When it comes to going out for a drink, Prince Edward Islanders are more likely than most Canadians to have something to eat on the side, a new report from Statistics Canada suggests.

The report found that while there are hundreds of licensed establishments on P.E.I., only 14 or 15 qualified as drinking places.

The low number is connected with how Statistics Canada defines a drinking place.

The report uses revenue figures to determine whether an establishment — be it a lounge, restaurant, microbrewery or club — derives most of its revenue from selling alcoholic beverages by the glass. If it does, that's a drinking place. If it doesn't then it's a restaurant, or brewery, or something else.

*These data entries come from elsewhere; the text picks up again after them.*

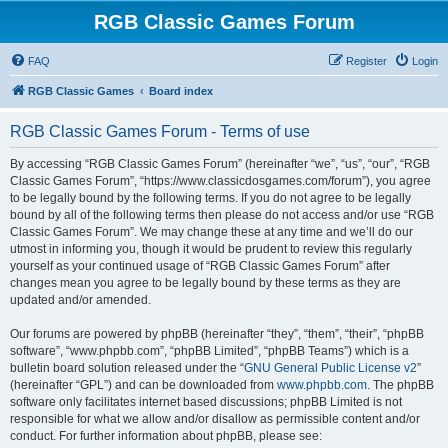
RGB Classic Games Forum
FAQ
Register
Login
RGB Classic Games
Board index
RGB Classic Games Forum - Terms of use
By accessing “RGB Classic Games Forum” (hereinafter “we”, “us”, “our”, “RGB
Classic Games Forum”, “https://www.classicdosgames.com/forum”), you agree
to be legally bound by the following terms. If you do not agree to be legally
bound by all of the following terms then please do not access and/or use “RGB
Classic Games Forum”. We may change these at any time and we’ll do our
utmost in informing you, though it would be prudent to review this regularly
yourself as your continued usage of “RGB Classic Games Forum” after
changes mean you agree to be legally bound by these terms as they are
updated and/or amended.
Our forums are powered by phpBB (hereinafter “they”, “them”, “their”, “phpBB
software”, “www.phpbb.com”, “phpBB Limited”, “phpBB Teams”) which is a
bulletin board solution released under the “
GNU General Public License v2
”
(hereinafter “GPL”) and can be downloaded from
www.phpbb.com
. The phpBB
software only facilitates internet based discussions; phpBB Limited is not
responsible for what we allow and/or disallow as permissible content and/or
conduct. For further information about phpBB, please see:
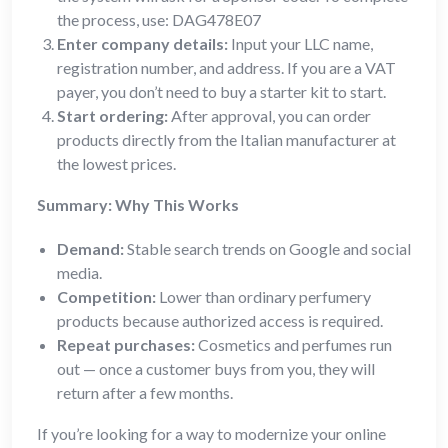
the process, use: DAG478E07
Enter company details:
Input your LLC name,
registration number, and address. If you are a VAT
payer, you don’t need to buy a starter kit to start.
Start ordering:
After approval, you can order
products directly from the Italian manufacturer at
the lowest prices.
Summary: Why This Works
Demand:
Stable search trends on Google and social
media.
Competition:
Lower than ordinary perfumery
products because authorized access is required.
Repeat purchases:
Cosmetics and perfumes run
out — once a customer buys from you, they will
return after a few months.
If you’re looking for a way to modernize your online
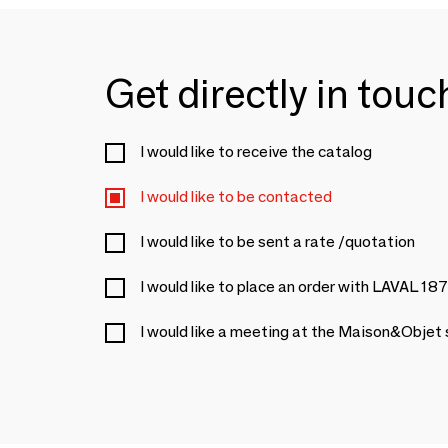
Get directly in tou
I would like to receive the catalog
I would like to be contacted
I would like to be sent a rate /quotation
I would like to place an order with LAVAL 18
I would like a meeting at the Maison&Objet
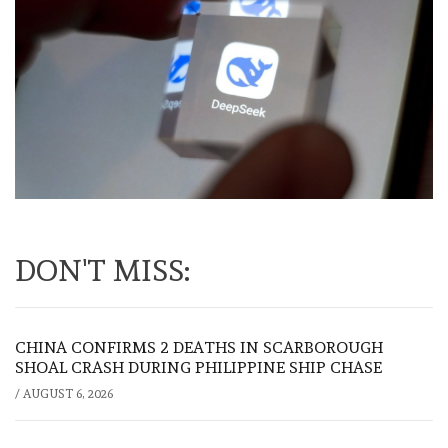
DON'T MISS:
CHINA CONFIRMS 2 DEATHS IN SCARBOROUGH
SHOAL CRASH DURING PHILIPPINE SHIP CHASE
/
AUGUST 6, 2026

By that definition, per capita, P.E.I. has the third lowest number of drinking places among the provinces.

At 0.98 per 10,000 residents, it is about two thirds the national rate of 1.49.

Newfoundland and Labrador's is the highest, with a density almost four times P.E.I.'s and more than eight times the density of Manitoba, which has the lowest among the provinces.

The P.E.I. Liquor Control Commission had 556 liquor licences on the books on Tuesday. This would include some establishments with more than one licence, such as a club or lounge with a dining room licence.

The list includes 175 dining rooms, 105 lounges, six distilleries, five microbreweries, 20 military and three tourist home licences.

Clarifications

  • This story has been updated to clarify how Statistics Canada defines a drinking place.